[The task]
Reproduce the listing below line for line, with no alterations. Omit the pictures from your response.
*** Opening of Entries shown ***
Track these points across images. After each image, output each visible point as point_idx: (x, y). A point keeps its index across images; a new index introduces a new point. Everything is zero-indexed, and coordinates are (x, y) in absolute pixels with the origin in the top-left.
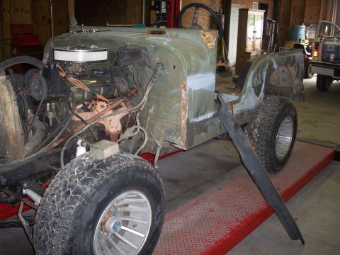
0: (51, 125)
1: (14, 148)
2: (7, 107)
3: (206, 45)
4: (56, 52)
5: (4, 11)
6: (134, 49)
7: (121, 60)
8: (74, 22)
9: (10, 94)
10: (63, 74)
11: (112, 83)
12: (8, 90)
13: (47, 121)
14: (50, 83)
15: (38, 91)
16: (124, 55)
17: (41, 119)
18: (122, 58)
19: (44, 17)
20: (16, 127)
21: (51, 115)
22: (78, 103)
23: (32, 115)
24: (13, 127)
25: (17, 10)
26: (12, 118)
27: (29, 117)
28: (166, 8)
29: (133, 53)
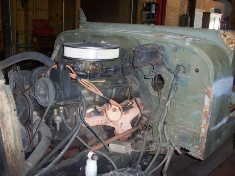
*** Close of Entries shown ***
[Solution to the exercise]
Track these points across images. After each image, output each visible point as point_idx: (x, y). A point keeps its index across images; a new index introduces a new point. Everything is zero-indexed, and coordinates are (x, y) in absolute pixels with the origin in the top-left.
0: (51, 125)
1: (14, 148)
2: (7, 107)
3: (206, 45)
4: (56, 52)
5: (4, 11)
6: (134, 49)
7: (121, 60)
8: (74, 22)
9: (10, 94)
10: (63, 74)
11: (112, 83)
12: (8, 90)
13: (47, 121)
14: (50, 83)
15: (38, 91)
16: (124, 55)
17: (41, 119)
18: (122, 58)
19: (44, 17)
20: (16, 127)
21: (51, 115)
22: (78, 103)
23: (32, 115)
24: (13, 127)
25: (17, 10)
26: (12, 118)
27: (29, 117)
28: (166, 8)
29: (133, 53)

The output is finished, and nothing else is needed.